Although these studies have many differences, we can establish common risk factors like low birth weight and parenteral nutrition for more than 24 days 14. In agreement with other studies, weight is an independent variable in metabolic bone disease development. This effect may be related to the pathophysiological mechanism of the disease since mineral deficiency in bone metabolism increases the disease risk by 9.5 times in children under 1,160 g (p=0.003; CI 95%=2.11-43.45).
In addition, maternal age less than 22 years old predisposes to preterm birth and intrauterine growth restriction, increasing the risk of developing metabolic bone disease.
Studies reporting caffeine citrate use and metabolic bone disease described an average treatment of 60 ± 45.8 days and an accumulated dose of 425.3 ± 235.2 mg. However, in our study, the median treatment time was 30 days, and the cumulative dose was 255 mg, values below the average reported in the literature showing caffeine citrate treatment as a non-significant variable.

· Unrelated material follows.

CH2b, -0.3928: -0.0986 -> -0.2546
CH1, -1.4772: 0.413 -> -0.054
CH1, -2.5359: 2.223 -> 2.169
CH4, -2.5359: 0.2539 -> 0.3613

We could infer that the link between caffeine citrate and metabolic bone disease development depends on the treatment time. However, more multicenter studies with larger populations would be necessary to reach this conclusion.
Diuretic use such as furosemide has been linked to the pathophysiology of metabolic bone disease, explained by renal excretion of calcium. However, we did not observe a significant association. This effect may be attributed to the medication time of use, limited to less than five days, establishing a lower accumulated dose 15.

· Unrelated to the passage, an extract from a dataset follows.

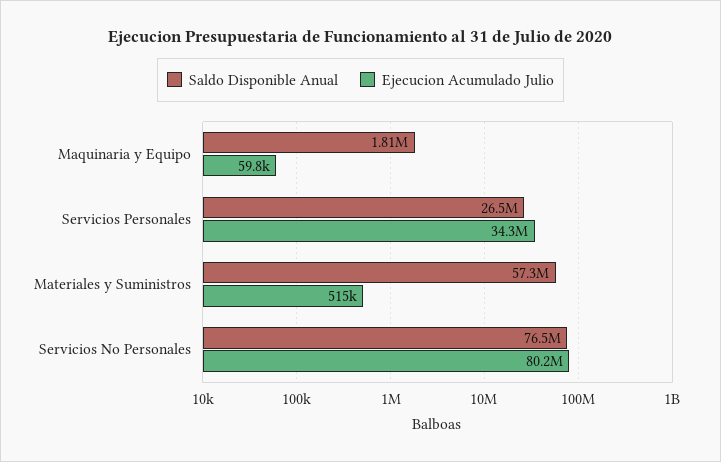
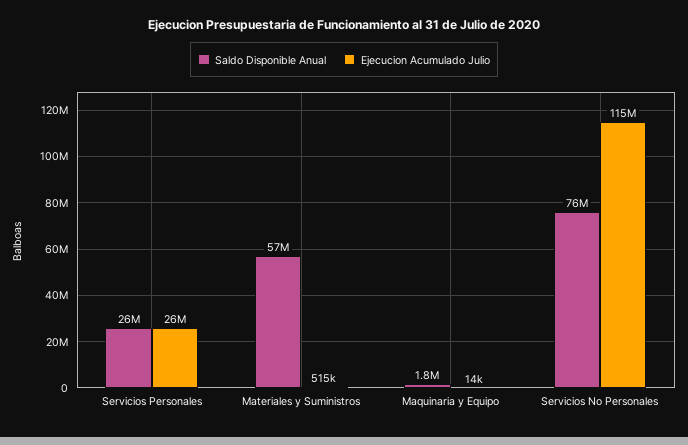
Ejecucion Acumulado Julio, Maquinaria y Equipo: 59800 -> 14000
Ejecucion Acumulado Julio, Servicios Personales: 34300000 -> 26000000
Ejecucion Acumulado Julio, Servicios No Personales: 80200000 -> 115000000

When evaluating prolonged parenteral nutrition over 24 days, we identified the impact on delaying the start of fortified enteral nutrition to prevent metabolic bone disease development. For this reason, it is essential to stabilize other comorbidities associated with prematurity. We must seek a balance between the start of early enteral nutrition and the progressive withdrawal of parenteral nutrition to allow an adequate supply of phosphorus and calcium 16.
Although we found a significant individual link between metabolic bone disease and necrotizing enterocolitis, when analyzed with parenteral nutrition, this association disappeared probably because the limitation of enteral feeding early initiation.
Neonatal sepsis is a risk factor for metabolic bone disease. However, some reports described no significant changes corresponding to a biochemical mechanism of reduced bone turnover 17.
The obtained results show the risk factors associated with metabolic bone disease development. Low birth weight and parenteral nutrition have the highest impact. Disease detection in its early stages is crucial to provide timely treatment and to avoid late complications. Despite not having a consensus for the diagnosis, serum biomarkers suit upon the disease pathophysiology, being useful for screening and diagnosis of metabolic bone disease.
Weight and prolonged parenteral nutrition are the most relevant risk factors to intervene in metabolic bone disease suffering population and could be used as screen markers for this disease in neonatal care centers. Follow-up of these risk factors will allow the implementation of early nutritional interventions in diagnosed patients, preventing severe complications.
Some of the limitations of our study are the population size, the lack of parathyroid hormone measurements, and the absence of metabolic bone disease diagnostic image interpretation. However, we found a correlation between p-values of phosphorus levels less than 5.6 mg/dL and alkaline phosphatase levels greater than 500 IU/L, used as cut-off points in the study.